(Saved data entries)
§ §

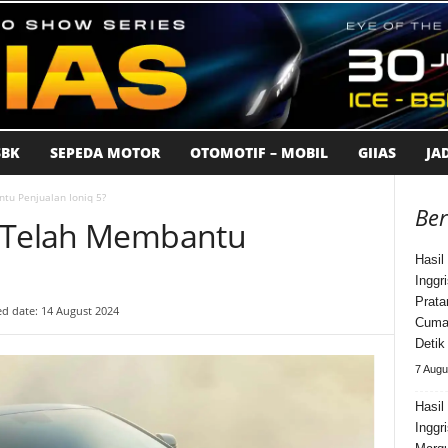
BK
SEPEDA MOTOR
OTOMOTIF – MOBIL
GIIAS
JA
tu Penjualan Ioniq 5?
Ber
N Telah Membantu
Hasil
Inggr
Prata
d date: 14 August 2024
Cuma 
Detik
7 Augu
Hasi
Inggr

§ §

> **EXERCISE INSTRUCTIONS**:
Write out every line of text from the rows above without changing anything, and leave the pictures out.

> **COMPLETED EXERCISE**:
BK
SEPEDA MOTOR
OTOMOTIF – MOBIL
GIIAS
JA
tu Penjualan Ioniq 5?
Ber
N Telah Membantu
Hasil
Inggr
Prata
d date: 14 August 2024
Cuma 
Detik
7 Augu
Hasi
Inggr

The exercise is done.